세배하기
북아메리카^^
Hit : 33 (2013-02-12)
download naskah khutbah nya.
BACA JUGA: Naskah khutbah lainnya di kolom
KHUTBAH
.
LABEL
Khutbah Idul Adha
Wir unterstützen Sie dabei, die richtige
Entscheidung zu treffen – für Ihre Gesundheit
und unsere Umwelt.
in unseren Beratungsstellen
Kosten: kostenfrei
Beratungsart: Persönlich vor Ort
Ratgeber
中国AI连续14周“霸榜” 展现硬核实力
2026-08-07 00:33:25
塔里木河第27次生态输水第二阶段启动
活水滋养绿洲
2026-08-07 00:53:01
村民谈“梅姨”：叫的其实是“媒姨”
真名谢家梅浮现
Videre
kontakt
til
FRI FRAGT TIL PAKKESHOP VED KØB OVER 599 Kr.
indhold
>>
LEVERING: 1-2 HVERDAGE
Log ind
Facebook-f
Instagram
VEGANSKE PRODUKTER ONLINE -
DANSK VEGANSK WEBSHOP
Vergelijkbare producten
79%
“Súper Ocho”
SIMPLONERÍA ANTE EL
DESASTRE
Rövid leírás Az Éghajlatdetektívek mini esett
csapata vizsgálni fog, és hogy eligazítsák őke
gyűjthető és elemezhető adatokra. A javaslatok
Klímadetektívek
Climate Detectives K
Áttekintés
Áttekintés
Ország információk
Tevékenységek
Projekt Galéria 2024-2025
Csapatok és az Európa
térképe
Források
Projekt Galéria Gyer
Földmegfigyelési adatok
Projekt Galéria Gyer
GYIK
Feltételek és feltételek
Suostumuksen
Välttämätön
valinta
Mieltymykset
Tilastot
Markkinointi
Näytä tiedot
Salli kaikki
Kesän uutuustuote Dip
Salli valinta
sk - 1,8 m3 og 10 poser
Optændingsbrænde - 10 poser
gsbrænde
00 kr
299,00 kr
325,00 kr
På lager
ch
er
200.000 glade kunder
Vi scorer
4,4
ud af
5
━━━━━━━━━━━━━━━━━━━━━━━━━━━━━━
TASK BRIEF: Filter the records, keeping only lines that contain "poser", and show those lines.

OUTPUT:
sk - 1,8 m3 og 10 poser
Optændingsbrænde - 10 poser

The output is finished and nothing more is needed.